Listed, though not purposefully, in order of my preference. There’s also another one that removes ads embedded within the videos, which is pretty nice too. Anyway. The video downloader is actually really nice, and does an excellent job. I like doing this for loading onto a mobile player, when I don’t have internet, or set them to be executed via one of Khatz’s many, many, sexy batch files.

The HTML Ruby one I just recently (as in minutes ago) added on, so I can’t speak for usefulness, yet.

I also like the Mini Wikipedia because I can quickly look up articles in Chinese/Japanese/English (gasp!) without having to switch languages around.

image

I still use this tool to download the Youtube audio as well (I like being able to have it in a variety of formats).

This Christmas, make it an eReader

…please, really, I need one!

Anyway. Yes, while I do not actually own an eReader, I’ve come across a lot of great ways to use an eReader to your language studying advantage!

First, let me direct you to the entry that started all of this, it’s right here.

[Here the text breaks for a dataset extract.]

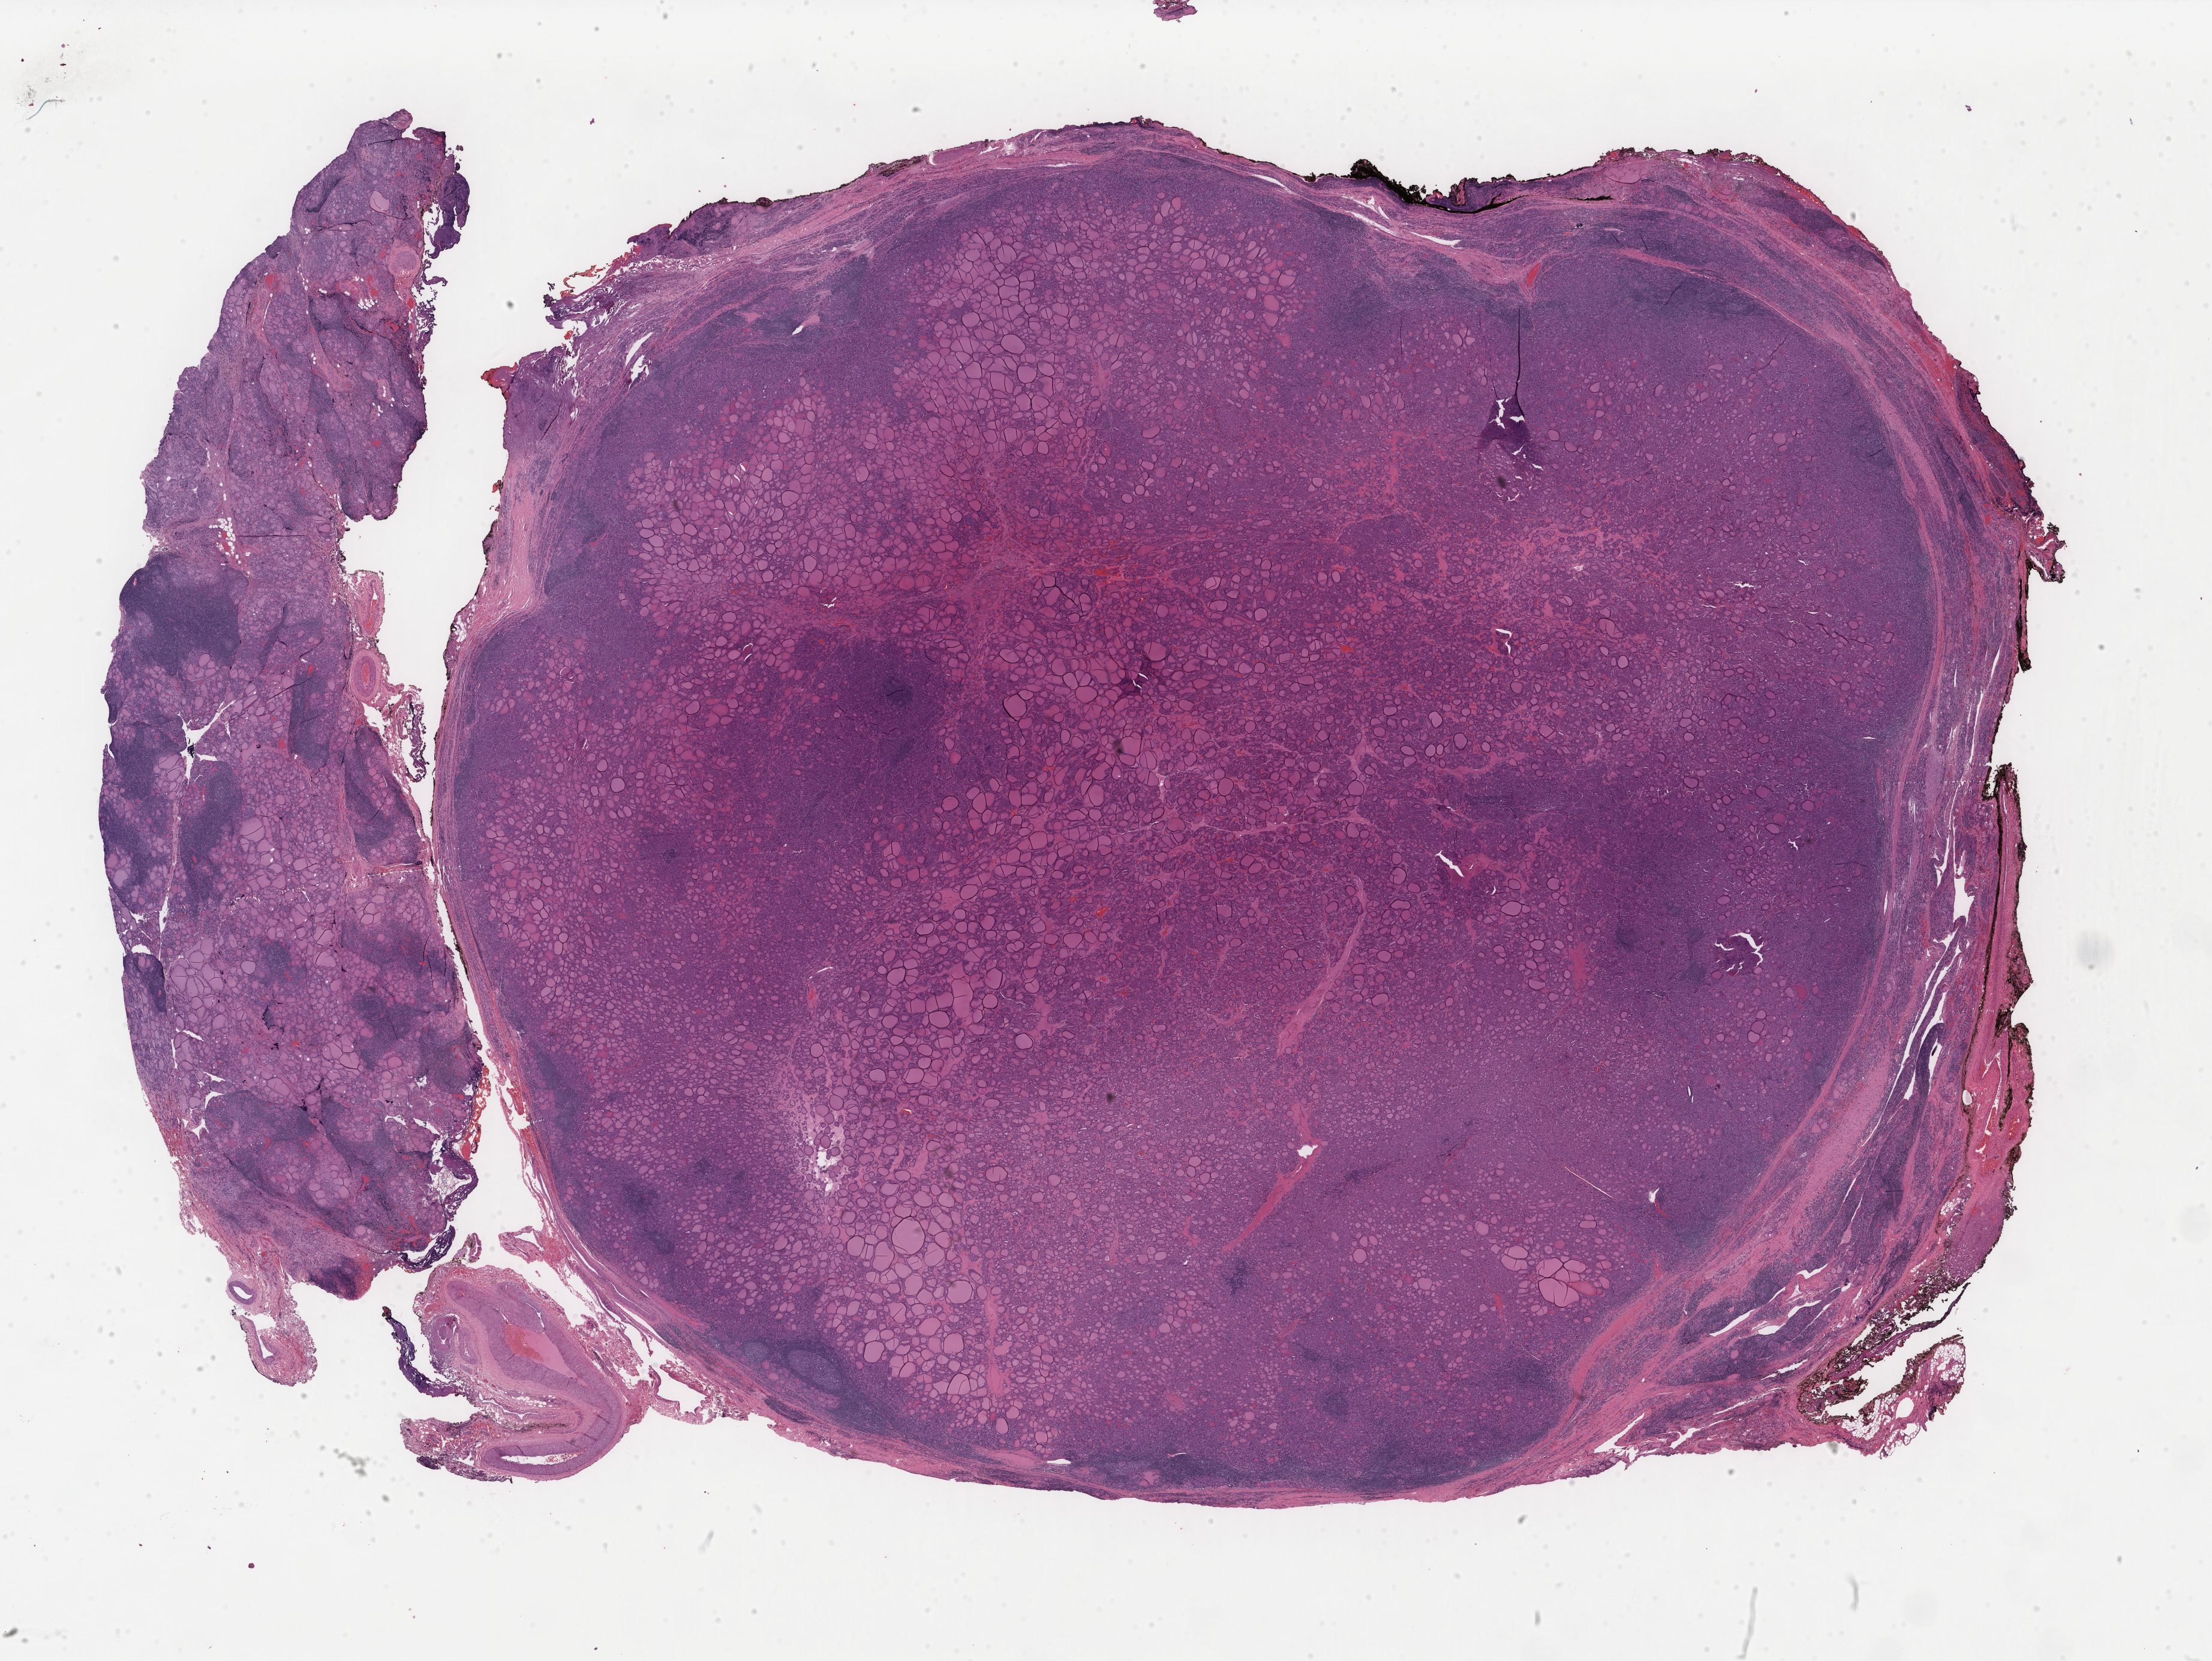
Whole-slide histology image, H&E — a low-resolution overview of the entire scanned area, about 29.3 x 22.0 mm (acquisition: 40x scan). FFPE section. Primary tumour sample from the thyroid. Female patient; age at initial diagnosis 42 years.
Laterality: right. Diagnosis: Papillary adenocarcinoma, NOS (thyroid gland). AJCC pathologic stage: I (7th edition).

Read it, I’ll wait. Seriously, go read it! It’s genius!

All done? Okay, well, I don’t have much more information to impart on you, but after following the directions for Mangle, I was immediately satisfied with the results. I have two of my favorite mangas (in Chinese!) all in handy little PDFs ready for my (future) eReader.

Now, for you Chinese learners:

Those of you who may be using Haodoo (好讀) for Chinese literature (highly recommended! See my post about iPhone apps for some more information, specifically the cBook Lite section). By now, you should also have Calibre installed. Now, if you’ve tried to download books from Haodoo, they’re in a very finicky format (pdb) that most programs can’t open. But, luckily, someone came alone to fix that!

Meet Haodoo for Calibre! It takes no time at all to install, and once it’s in, you can easily change those pdb formats to a format of your choice!

Anyway, I hope this was useful!

UPDATE 12/9/2010: I just found a really good online store for purchasing ebooks in Chinese from Taiwan, called Pubu. Be sure to check it out!

Safari’s Top Sites

I recently downloaded Apple’s web browser, Safari, for use on my laptop. Mainly I just wanted to play around with it. I made sure to download it in Chinese, of course!

When I opened the top sites, I found to my pleasant surprise this:

Safari Top Sites

It already had a great collection of localized (to Taiwan) websites!

Might be worth a shot in your target language, too. I don’t know if it was going off my IP (Taiwan) or my Windows (Chinese—traditional, Taiwan) but if it works for you, let me know (plus that’d be fantastic news too!).